Passing one farmhouse perched upon the brow of a barren hill of sand, just at the supper hour, a little lad came out and started toward the pole and slough-hay roofed barn, singing: "Come to the house, Papa, and get a piece of Yankee bread and butter." Hungry? So hungry that I thought I would never reach home. At the eastern line of Fritzche's pasture grew a long high row of willow. I approached them with caution, on the other side was an overflowed ditch, and once upon a time in the Springs that had gone before, I had bellied up to that fence corner, sneaked up on what looked to me like a million ducks, poked the old single-barrel through the fence, and, "She snapped!"

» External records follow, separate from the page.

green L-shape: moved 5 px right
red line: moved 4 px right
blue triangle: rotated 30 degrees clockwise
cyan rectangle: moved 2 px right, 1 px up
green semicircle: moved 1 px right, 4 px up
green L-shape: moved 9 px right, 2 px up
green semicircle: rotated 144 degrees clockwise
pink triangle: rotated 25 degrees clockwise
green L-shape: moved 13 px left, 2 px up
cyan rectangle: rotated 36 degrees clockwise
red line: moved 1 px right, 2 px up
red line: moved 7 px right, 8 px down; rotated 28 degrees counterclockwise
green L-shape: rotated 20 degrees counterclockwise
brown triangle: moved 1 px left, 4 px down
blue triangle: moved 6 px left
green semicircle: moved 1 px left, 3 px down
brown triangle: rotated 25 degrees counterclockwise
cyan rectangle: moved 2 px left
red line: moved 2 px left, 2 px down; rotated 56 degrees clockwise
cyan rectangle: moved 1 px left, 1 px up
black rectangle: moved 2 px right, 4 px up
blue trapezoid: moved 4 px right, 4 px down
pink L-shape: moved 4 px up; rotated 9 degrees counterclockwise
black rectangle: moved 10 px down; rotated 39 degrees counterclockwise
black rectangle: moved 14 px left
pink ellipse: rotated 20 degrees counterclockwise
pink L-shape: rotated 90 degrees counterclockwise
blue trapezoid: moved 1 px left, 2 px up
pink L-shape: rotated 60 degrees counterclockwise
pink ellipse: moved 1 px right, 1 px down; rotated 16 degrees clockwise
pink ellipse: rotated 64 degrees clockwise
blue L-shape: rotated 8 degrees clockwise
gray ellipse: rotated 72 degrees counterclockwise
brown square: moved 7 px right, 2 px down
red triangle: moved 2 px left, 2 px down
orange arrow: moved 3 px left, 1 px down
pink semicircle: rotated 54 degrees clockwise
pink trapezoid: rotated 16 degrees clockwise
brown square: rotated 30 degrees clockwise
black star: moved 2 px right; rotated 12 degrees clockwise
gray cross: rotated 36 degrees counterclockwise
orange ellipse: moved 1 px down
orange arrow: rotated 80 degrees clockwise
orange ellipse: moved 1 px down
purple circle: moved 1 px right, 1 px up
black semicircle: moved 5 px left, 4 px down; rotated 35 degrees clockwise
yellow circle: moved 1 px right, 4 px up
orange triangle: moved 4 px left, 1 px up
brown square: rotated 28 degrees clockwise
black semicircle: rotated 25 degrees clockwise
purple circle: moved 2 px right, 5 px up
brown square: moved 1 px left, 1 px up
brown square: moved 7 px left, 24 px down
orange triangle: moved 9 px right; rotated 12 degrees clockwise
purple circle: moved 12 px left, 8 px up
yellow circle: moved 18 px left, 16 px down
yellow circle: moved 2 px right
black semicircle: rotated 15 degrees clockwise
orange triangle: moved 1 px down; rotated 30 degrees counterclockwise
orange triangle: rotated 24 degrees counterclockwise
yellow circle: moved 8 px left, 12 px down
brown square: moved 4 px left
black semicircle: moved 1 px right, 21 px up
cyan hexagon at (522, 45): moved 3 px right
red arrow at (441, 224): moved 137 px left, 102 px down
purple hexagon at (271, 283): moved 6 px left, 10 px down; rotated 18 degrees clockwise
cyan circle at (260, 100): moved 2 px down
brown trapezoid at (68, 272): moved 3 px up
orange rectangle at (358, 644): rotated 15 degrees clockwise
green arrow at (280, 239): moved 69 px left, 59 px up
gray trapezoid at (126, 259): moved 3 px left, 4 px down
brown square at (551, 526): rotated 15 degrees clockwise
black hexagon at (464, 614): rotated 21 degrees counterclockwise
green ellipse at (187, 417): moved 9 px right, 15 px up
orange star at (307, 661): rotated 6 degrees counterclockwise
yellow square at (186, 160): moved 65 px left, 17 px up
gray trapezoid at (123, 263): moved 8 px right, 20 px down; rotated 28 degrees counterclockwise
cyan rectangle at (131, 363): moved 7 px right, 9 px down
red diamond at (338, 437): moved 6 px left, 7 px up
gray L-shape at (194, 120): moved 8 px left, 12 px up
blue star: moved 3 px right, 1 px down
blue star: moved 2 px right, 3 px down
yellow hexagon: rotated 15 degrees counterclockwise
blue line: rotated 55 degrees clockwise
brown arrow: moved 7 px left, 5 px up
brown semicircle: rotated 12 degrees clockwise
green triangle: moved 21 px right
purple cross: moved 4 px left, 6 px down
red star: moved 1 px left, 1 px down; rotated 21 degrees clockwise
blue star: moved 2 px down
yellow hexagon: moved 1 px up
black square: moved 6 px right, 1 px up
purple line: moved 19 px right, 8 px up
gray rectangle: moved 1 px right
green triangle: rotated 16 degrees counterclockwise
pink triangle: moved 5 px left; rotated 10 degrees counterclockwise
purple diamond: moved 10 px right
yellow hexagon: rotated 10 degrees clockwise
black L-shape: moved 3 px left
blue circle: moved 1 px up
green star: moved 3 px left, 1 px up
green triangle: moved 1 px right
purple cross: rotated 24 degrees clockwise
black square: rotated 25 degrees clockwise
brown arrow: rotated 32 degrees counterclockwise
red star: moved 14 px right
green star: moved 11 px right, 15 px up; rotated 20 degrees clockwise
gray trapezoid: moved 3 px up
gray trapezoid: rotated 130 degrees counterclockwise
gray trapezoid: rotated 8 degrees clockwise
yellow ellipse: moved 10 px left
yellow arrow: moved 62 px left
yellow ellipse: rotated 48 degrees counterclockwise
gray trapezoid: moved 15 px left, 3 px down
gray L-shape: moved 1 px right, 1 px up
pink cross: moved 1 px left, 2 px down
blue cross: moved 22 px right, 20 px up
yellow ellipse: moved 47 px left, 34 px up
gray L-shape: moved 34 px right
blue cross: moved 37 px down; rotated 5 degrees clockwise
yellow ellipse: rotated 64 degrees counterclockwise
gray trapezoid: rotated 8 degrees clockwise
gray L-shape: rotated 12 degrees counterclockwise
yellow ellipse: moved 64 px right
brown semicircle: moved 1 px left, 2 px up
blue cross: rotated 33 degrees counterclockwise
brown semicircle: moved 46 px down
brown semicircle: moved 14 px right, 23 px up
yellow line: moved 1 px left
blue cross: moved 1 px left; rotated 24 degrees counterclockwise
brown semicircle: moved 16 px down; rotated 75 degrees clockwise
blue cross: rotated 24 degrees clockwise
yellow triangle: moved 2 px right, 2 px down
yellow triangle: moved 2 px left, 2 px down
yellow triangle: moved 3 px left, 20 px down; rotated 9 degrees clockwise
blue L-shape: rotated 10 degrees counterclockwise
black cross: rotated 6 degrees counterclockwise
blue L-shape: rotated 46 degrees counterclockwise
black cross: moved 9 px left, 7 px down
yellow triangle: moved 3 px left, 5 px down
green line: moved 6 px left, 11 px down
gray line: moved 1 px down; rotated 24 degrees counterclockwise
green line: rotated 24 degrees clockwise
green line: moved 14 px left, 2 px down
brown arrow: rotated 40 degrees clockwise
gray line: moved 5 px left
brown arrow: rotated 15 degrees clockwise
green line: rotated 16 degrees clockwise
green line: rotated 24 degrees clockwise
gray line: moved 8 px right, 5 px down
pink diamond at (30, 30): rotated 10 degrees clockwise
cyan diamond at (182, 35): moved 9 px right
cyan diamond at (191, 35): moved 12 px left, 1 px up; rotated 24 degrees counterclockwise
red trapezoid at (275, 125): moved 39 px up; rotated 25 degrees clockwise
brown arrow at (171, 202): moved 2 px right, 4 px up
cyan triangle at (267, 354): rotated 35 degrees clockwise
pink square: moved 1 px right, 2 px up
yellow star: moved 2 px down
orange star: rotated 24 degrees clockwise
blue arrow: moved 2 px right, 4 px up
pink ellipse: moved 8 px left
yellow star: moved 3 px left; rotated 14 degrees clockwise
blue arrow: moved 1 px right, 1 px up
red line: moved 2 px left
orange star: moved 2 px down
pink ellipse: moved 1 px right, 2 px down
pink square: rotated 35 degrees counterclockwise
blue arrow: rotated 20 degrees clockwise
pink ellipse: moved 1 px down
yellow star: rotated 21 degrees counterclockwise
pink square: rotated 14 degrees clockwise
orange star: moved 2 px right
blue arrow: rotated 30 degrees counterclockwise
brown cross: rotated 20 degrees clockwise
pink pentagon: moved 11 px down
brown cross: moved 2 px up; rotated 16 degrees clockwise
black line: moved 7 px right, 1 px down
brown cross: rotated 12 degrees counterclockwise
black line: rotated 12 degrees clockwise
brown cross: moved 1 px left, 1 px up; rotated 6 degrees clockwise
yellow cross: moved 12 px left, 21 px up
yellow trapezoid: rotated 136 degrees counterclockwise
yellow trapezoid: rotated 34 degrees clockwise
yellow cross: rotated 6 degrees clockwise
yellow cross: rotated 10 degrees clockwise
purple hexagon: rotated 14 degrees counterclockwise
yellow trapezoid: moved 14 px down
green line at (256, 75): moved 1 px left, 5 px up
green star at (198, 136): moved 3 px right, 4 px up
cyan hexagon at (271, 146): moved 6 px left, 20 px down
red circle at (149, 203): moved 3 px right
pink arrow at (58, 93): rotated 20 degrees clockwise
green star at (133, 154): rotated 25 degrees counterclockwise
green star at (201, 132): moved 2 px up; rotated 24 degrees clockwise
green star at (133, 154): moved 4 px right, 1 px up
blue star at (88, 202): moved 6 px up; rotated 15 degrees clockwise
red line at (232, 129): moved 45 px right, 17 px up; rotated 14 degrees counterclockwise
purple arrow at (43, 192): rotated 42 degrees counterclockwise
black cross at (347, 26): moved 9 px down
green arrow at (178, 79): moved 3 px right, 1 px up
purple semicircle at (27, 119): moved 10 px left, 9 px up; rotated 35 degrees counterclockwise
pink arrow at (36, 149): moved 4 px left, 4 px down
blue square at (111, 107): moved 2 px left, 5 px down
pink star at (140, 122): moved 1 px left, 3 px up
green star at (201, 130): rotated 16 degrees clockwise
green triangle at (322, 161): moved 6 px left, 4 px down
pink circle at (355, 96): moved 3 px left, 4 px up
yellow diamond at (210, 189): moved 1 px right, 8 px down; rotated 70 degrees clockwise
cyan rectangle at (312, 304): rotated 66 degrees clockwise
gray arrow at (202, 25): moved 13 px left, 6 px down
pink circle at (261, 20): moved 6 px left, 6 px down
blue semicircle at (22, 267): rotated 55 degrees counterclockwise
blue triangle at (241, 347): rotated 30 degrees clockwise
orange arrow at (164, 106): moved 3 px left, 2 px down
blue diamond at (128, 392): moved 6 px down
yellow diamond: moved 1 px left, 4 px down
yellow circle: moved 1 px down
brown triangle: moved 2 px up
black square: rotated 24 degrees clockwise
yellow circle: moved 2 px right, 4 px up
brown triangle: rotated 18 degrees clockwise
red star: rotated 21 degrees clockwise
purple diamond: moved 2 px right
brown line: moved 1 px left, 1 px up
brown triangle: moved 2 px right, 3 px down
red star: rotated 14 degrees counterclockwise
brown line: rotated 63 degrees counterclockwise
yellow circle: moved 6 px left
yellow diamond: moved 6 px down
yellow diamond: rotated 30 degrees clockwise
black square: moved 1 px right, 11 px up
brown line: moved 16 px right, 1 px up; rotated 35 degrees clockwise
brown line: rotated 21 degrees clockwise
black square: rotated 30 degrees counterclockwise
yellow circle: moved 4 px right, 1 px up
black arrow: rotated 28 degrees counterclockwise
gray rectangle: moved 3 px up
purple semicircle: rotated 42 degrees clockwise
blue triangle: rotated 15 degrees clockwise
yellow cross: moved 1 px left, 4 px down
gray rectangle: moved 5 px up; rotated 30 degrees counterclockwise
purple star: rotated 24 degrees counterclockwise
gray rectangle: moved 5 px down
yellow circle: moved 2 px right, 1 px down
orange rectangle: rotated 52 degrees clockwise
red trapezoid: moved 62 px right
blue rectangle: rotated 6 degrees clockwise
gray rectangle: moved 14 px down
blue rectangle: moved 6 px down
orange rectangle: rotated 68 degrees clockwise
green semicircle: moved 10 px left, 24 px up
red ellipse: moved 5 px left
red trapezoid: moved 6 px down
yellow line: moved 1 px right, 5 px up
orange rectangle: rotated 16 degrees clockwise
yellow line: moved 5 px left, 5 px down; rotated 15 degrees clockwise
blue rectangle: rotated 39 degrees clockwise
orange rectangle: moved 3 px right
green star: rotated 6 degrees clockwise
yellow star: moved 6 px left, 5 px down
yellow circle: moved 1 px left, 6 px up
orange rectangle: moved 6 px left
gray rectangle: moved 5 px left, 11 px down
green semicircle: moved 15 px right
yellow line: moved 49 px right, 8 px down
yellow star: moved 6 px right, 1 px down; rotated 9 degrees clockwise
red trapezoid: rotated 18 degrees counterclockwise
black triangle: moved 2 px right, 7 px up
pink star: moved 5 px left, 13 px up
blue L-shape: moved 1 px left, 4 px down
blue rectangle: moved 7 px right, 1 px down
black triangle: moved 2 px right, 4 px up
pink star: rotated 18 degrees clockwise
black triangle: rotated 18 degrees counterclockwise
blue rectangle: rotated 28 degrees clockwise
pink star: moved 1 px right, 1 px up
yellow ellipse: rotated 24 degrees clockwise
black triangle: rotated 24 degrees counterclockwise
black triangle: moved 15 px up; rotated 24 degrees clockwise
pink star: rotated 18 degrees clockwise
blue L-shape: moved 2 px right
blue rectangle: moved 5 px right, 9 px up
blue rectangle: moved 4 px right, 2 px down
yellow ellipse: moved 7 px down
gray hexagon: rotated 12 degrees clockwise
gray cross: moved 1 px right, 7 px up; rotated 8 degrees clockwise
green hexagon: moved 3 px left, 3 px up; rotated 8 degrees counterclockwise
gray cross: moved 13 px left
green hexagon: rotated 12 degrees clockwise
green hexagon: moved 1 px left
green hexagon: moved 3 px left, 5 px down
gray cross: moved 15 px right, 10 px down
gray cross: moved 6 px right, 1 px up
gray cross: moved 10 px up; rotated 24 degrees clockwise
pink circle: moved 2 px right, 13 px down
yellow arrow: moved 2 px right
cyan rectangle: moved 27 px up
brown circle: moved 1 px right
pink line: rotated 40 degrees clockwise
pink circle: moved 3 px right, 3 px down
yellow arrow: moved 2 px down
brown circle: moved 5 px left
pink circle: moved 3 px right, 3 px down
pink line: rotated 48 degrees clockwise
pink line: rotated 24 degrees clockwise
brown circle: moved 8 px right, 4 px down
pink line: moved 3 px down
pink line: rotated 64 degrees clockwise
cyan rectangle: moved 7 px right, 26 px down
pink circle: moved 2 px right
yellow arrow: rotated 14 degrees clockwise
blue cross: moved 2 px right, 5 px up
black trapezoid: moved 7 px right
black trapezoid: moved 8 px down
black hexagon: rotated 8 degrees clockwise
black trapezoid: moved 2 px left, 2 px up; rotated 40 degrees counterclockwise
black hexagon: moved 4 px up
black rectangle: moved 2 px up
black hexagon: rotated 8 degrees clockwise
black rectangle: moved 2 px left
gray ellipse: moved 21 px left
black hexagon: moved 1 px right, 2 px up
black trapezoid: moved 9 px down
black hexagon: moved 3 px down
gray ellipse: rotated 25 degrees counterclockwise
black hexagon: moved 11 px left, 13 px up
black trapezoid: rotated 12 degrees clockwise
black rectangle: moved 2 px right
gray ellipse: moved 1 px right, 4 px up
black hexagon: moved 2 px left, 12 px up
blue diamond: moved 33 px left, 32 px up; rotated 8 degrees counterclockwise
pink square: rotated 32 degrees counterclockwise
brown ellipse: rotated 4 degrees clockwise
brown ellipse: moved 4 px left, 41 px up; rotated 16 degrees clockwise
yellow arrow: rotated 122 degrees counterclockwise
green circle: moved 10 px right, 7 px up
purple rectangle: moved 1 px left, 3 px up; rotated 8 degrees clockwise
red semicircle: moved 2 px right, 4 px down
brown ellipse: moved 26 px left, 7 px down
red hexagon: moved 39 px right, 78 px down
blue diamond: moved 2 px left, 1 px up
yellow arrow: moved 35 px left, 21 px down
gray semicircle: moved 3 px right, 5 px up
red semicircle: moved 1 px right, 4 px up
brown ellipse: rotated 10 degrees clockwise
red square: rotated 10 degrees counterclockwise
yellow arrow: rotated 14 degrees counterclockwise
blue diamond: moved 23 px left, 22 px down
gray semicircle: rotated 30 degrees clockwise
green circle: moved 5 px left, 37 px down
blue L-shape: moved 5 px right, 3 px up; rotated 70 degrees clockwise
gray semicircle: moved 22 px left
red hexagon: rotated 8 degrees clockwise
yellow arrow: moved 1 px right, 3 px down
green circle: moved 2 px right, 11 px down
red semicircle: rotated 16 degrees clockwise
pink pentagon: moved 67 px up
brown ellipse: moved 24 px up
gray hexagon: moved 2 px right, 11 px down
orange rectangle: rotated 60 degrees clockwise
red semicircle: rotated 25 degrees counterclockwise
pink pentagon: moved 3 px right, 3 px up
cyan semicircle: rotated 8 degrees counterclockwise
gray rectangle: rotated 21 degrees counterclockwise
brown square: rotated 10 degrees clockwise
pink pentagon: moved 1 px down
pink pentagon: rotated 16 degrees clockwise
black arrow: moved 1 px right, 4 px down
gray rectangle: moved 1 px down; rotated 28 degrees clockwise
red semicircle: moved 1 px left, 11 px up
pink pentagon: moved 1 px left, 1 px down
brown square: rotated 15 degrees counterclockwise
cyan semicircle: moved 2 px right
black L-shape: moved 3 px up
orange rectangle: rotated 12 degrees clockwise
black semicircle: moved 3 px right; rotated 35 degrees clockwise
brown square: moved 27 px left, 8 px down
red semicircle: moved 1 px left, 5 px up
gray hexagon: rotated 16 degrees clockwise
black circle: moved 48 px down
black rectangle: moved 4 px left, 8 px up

I approached the willows Indian-like. There were no ducks in the ditch, so, Remington across my knees I sat down behind the fence to rest awhile. There came a "We-ee We-ee" of slanting wings, and a pair of weary pintail came to rest not 30 yards away. "Buck fever!" Yes, I had it, but in the end that pair of dancing blackish barrels came for one brief instant square between those weary ducks, "Whang!" Picture to yourself a breathless boy racing around the end of that willow fence, gaining the other side just as the hen struggled into the air. "Whang!" breathless or no it was a clean kill, and then, regardless of chill wind and icy water, heedless of short-legged boots, and the danger of pneumonia, that boy waded waist deep and hand retrieved his game.

That never-to-be-forgotten night he swaggered into Gresser's store and flopping down that luckless pair of pintail, received in coin of the U. S. A. the princely sum of two bits. Why didn't he eat them? Why? Because only by swaggering into the store and selling his game there before the assembled clientele, could he at one bound attain the prestige that he craved in his duck hunting rite of passage.